* [Given request]:
Answer these from the roundup of May 68 anniversary film series:
(a) Through what date does the Godard program at Film Forum run?
(b) How many films make up Kino Arsenal's 1968//2008 series in Berlin?
(c) Who argues in the Observer that "agitprop is back in vogue"?

* [Page extract]:

April 27, 2008

May 68.

The Struggle Continues There are so many commemorative series in various cities marking the 40th anniversary of May 68 and so many writers revisiting films somehow related to that tumultuous month in various publications that it's high time for a sort of overview entry.

"New Yorkers can mark the occasion with two rich and wide-ranging programs that aim to capture, on screen, the spirit of that bygone age," writes AO Scott in the New York Times. "One, at Film Forum (Friday through June 5), is devoted to [Jean-Luc] Godard in the 1960s, when he was at the height of his influence, productivity and creative power. The other, at Lincoln Center (Tuesday through May 14), stretches across geography, time and genre: from Paris and Chicago to Hungary, Japan and Brazil; from journalistic documentaries to agitprop and experimental theater; from defiant in-the-moment statements of revolutionary zeal to somber post-mortem contemplations of ideological exhaustion and political defeat.... To rediscover 40 years later some of the cinematic experiments of 1968 is to be amazed at how raw, how urgent, how disarmingly alive these films are."

Updated through 5/4.

There are two series in London as well. The current issue of the BFI's Sight & Sound has much to offer in print, though not online, as a supplement to the BFI Southbank season Pop Goes the Revolution: French Cinema and May 68, wrapping on Wednesday; last month, Gilbert Adair, who wrote the screenplay for Bertolucci's The Dreamers, based on his own semi-autobiographical novel, had a piece on the series in the Guardian. And Will Kane's gathered several related clips.

All Power to the Imagination! 1968 and Its Legacies is on through June 10, and just yesterday, I pointed to Sukhdev Sandhu's piece on that one in the Telegraph, accompanied by a list of his May 68 top ten. See, too, Sue Steward's introduction to an exhibition of 46 vintage street posters opening at the Hayward Gallery on May 1. Earlier: Daniel Tapper, blogging for the Guardian.

Daniel Cohn-Bendit in 1968 In Berlin, Kino Arsenal presents 1968//2008, a series of 98 films beginning on May 1 and running through July and including all the works of the Dziga Vertov Group (1967 through 1974). Kino Babylon Mitte's series Paris: May 68 runs May 9 through 16 and features an exhibition and an opening debate, "1968 in Today's Europe," between Daniel Cohn-Bendit and André Brie. And still on through the end of May: 68: Brennpunkt Berlin. For more, see Silvia Hallensleben in today's Tagesspiegel (and in German).

Recently wrapped is the Pacific Film Archive's The Clash of 68, and Michael Guillén had a terrific piece on Bertolucci's Before the Revolution.

Meanwhile, in today's Observer, Nick Fraser, editor of the BBC documentary series Storyville, argues that "agitprop is back in vogue." And he lists ten films, from Citizen Kane through Brokeback Mountain, that "made waves."

Updates, 4/29: For the New York Sun, Steve Dollar previews the Lincoln Center's 1968: An International Perspective (today through May 14) - and Film Forum's Godard's 60s (Friday through June 5).

Tom Hall looks over both series, too, and asks, "What is left for me, for my generation? Where do we stand in relation to this definitive experience that has shaped our collective imagination, an image of populism so powerful that we have been unable to replace its fundamental physical structure in the decades since its collapse?"

* [Information given]:
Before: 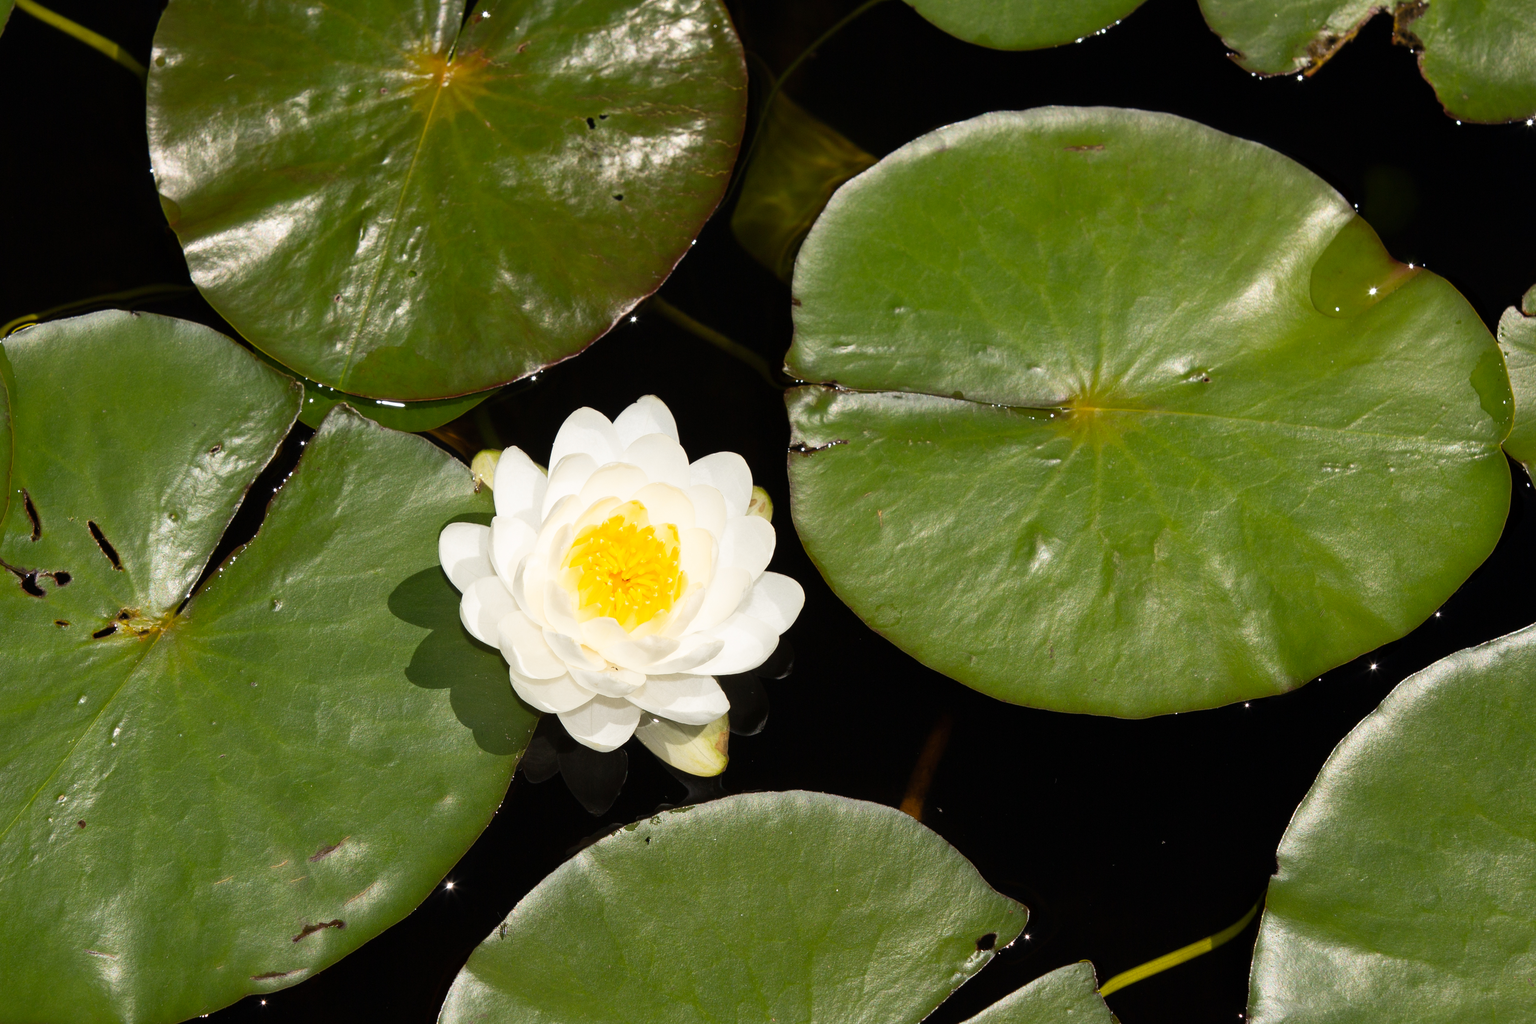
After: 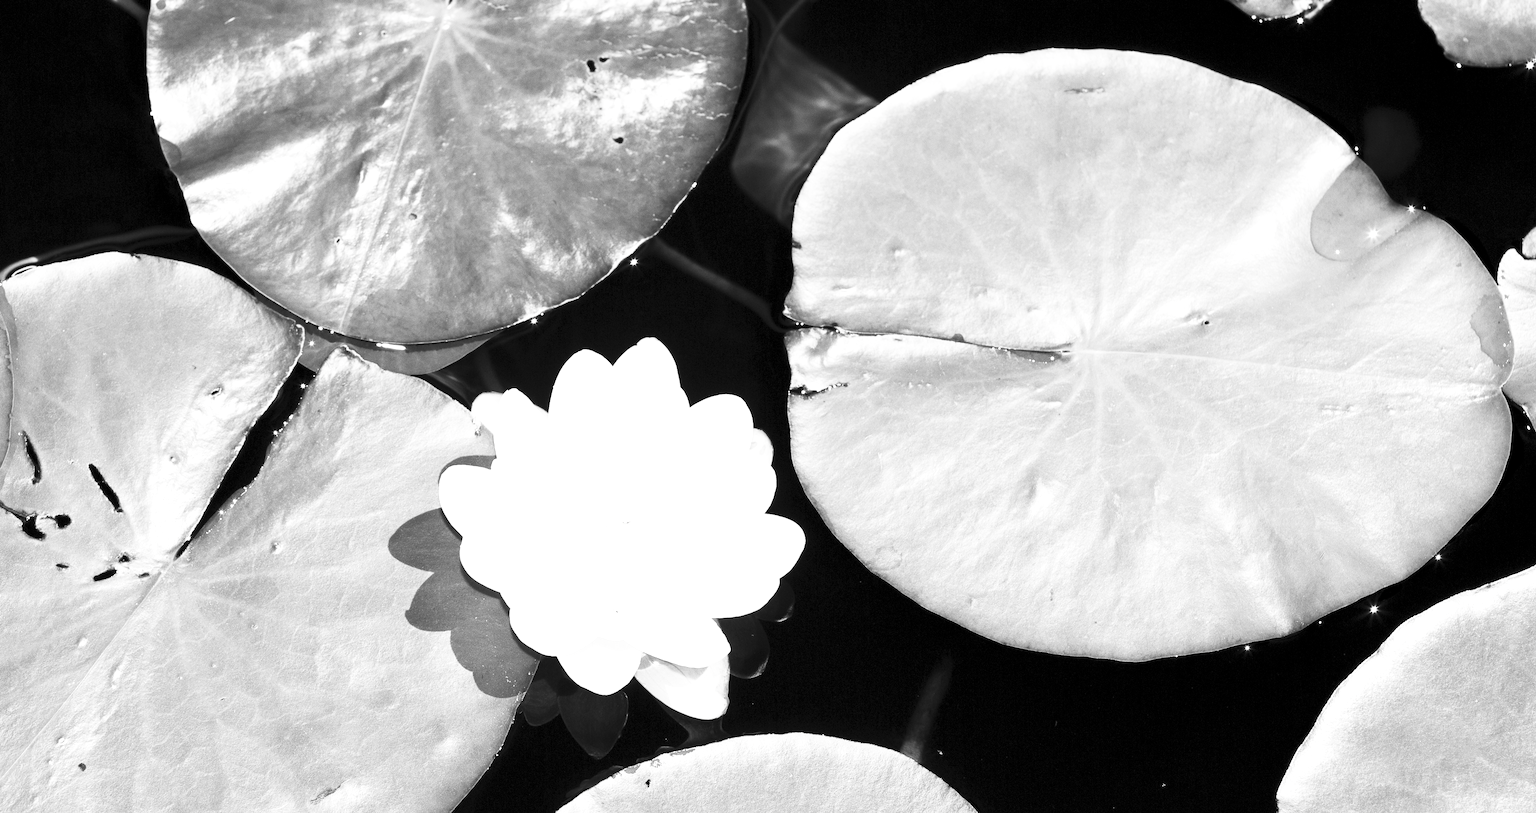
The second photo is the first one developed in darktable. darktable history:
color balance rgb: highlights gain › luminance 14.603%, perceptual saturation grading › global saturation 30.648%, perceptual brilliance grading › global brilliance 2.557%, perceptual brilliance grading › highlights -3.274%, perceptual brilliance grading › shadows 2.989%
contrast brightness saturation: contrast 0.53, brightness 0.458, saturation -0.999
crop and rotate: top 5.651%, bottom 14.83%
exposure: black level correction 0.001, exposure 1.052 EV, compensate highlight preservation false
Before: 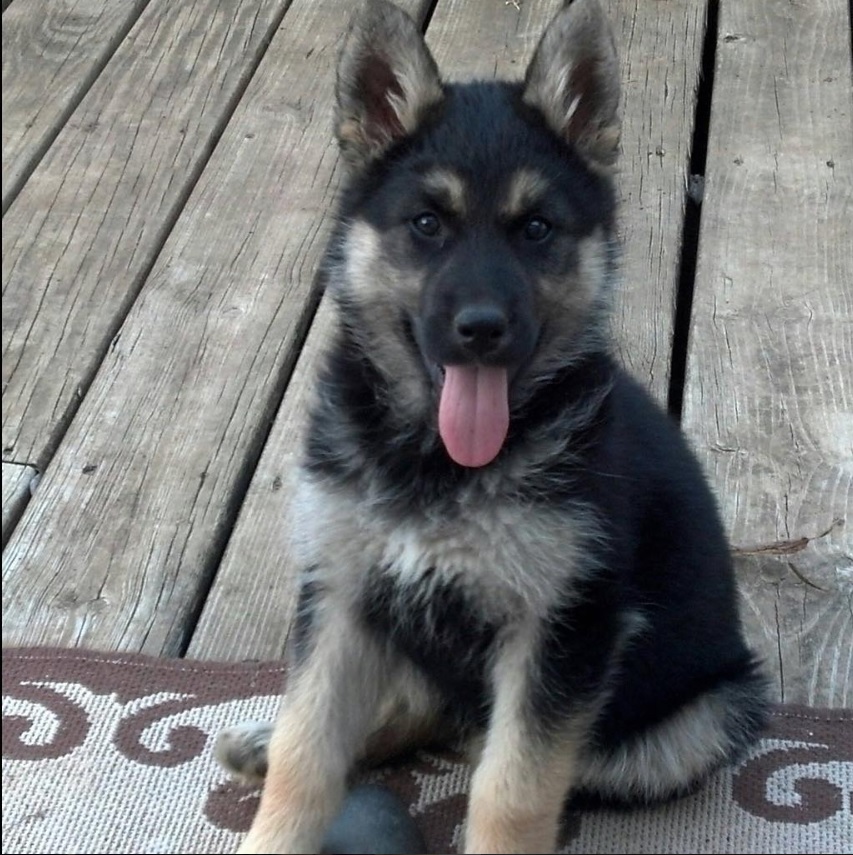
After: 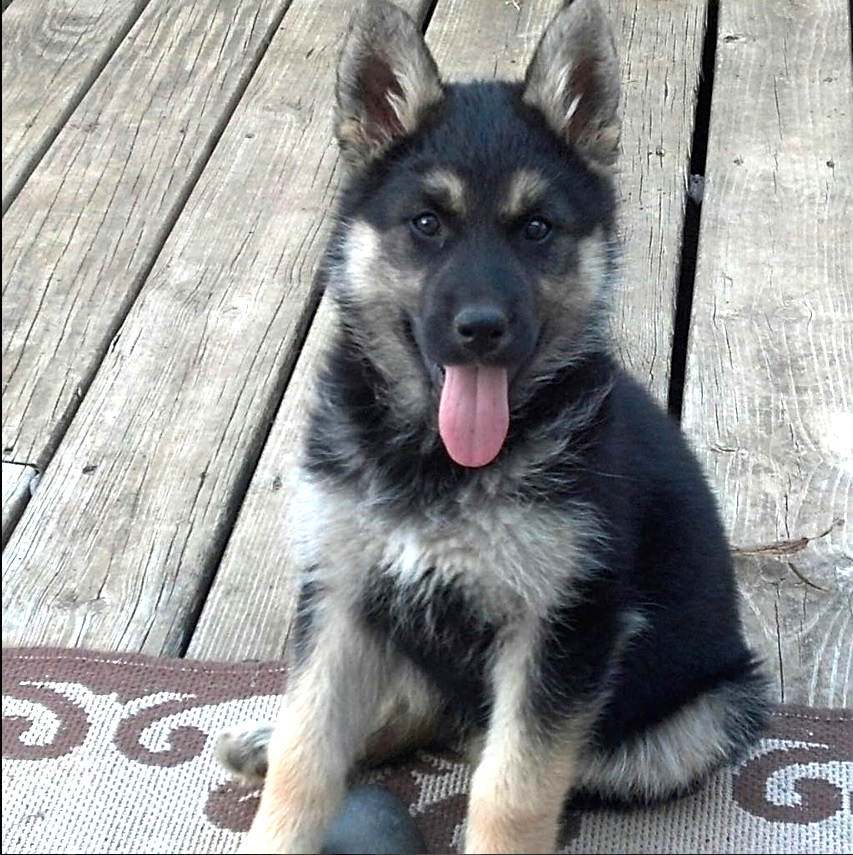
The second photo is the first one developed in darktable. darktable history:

* [Exercise response]:
(a) June 5
(b) 98
(c) Nick Fraser, editor of the BBC documentary series Storyville